== Document passage ==
At the head of every macroethnicity was placed a Hatun Curaca or great lord who in turn governed the several lords in a guaranga (thousand) and thus lowered the chiefs on the social scale.
Now, in all of Tahuantinsuyo there were dual lords, one for the Upper half and the other for the Lower half. With the formation of the Inca State there arose contingent curacas, in general proteges or servants of the sovereign or persons whom the sovereign wanted to distinguish. An example of that kind was the two curacas of the little seņorio of Lima at the time of the Spanish foundation of the City of Kings. One was called Taulichusco and he belonged to the yana category or servant of Mama Vilo, a secondary wife of Huayna Capac; the second chief, Caxapaxa, settled in Cuzco and he was a yana of Huayna Capac. The Incas liked to have one or two dual chiefs in the capital to control the lords in case of rebellion.
These great signories or macroethnicities were destructured very early in order to create the system of colonial encomiendas. Moreover the lords who governed the large signories, the State needed a large number of dignitaries to make the government more nimble. It was a matter of administrators, judges, visiting inspectors, Apos or chiefs who went into the "provinces" choosing maidens for the Aclla huasi. Many of the personages who fulfilled some role in the administration of such a great State were members of the panacas or from the custodian ayllus .
A line apart was the quipicamayos or state accountants who carried in the quipus population numbers and also the amounts stored in the government warehouses. Given that in the Inca state the use of money was unknown, the warehouses full of manufactured and subsistence goods represented the wealth of the State. With these goods the Inca could show himself to be generous and the government was able to confront the rites of reciprocity.
Another important functionary was the overseer of the roads and bridges who controlled that the local people maintain the road network in good shape.

The priests
After the various lords and administrators came the important priests. There were many distinct categories; at the head, the supreme priest of the Sun was always a close relative of the Inca.
In the Andean sphere there was great enthusiasm for oracles and the future was predicted in many different ways. No important act was carried out without consulting with the calpa beforehand. It was a question of extracting the palpitating heart of a camelid and reading the auguries in it.
Avila's informants recount one augury about the worship of the god Pariacaca, an imposing snow peak in the province of Huarochiri, coming to an end. To honor this huaca a group of priests from Hanan Yauyos was established, dedicated to his cult. One of them exclaimed "What a misfortune! The auguries are ominous. Brothers, our father Pariacaca will be abandoned!"
Furious, the rest of them insulted him but a few days later they learned of the events of Cajamarca and the priests scattered and returned to their ayllus.
Among the priests there were those who spoke with the huacas and those who spoke with the dead. Also there were ones who predicted the future with maize kernels, coca leaves and hairy black spiders enclosed in hollow human bones, in order to find out the future they would open the bone tubes and the way the arachnids fell out and whether or not their legs broke foretold the future.

The merchants
In the Andes on the coast there was a social class dedicated to barter and exchange. These were called by the Spanish "Indian-style merchants" because they did not use money, although there were of different kinds of them.
In the seņorio of Chincha, these "Indian-style merchants" formed a separate class composed of six thousand people. They maintained exchanges in two directions, a northern route with rafts to Puerto Viejo and Manta in what is now Ecuador, and an overland route with herds of camelids to the altiplano and to Cuzco.

== Tasks to carry out ==
a. Using the passage on Inca society, say whether each statement agrees with it, answering yes or no and quoting the exact words that decide it: (i) the supreme priest of the Sun was always a close relative of the Inca; (ii) the Chincha merchants traveled north by raft to Puerto Viejo and Manta; (iii) money was in common use in the Inca state.
b. Output the part of the passage on Inca society from "Furious, the rest" up to and including "to their ayllus.", word for word.
c. According to the passage on Inca society, what did the quipicamayos record in the quipus?
The material after this passage is separate from it.

== Input data ==
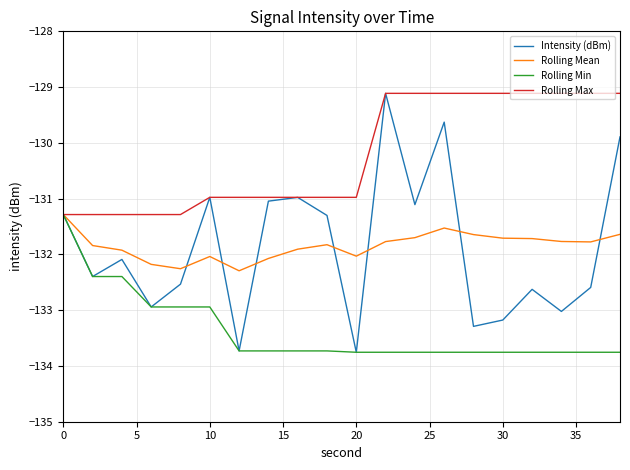

What is the maximum value for Rolling Mean?

-131.3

== Solved problems ==
a.
(i) Yes: "the supreme priest of the Sun was always a close relative of the Inca"
(ii) Yes: "a northern route with rafts to Puerto Viejo and Manta"
(iii) No: "in the Inca state the use of money was unknown"

b.
Furious, the rest of them insulted him but a few days later they learned of the events of Cajamarca and the priests scattered and returned to their ayllus.

c. They recorded population numbers and the amounts stored in the government warehouses.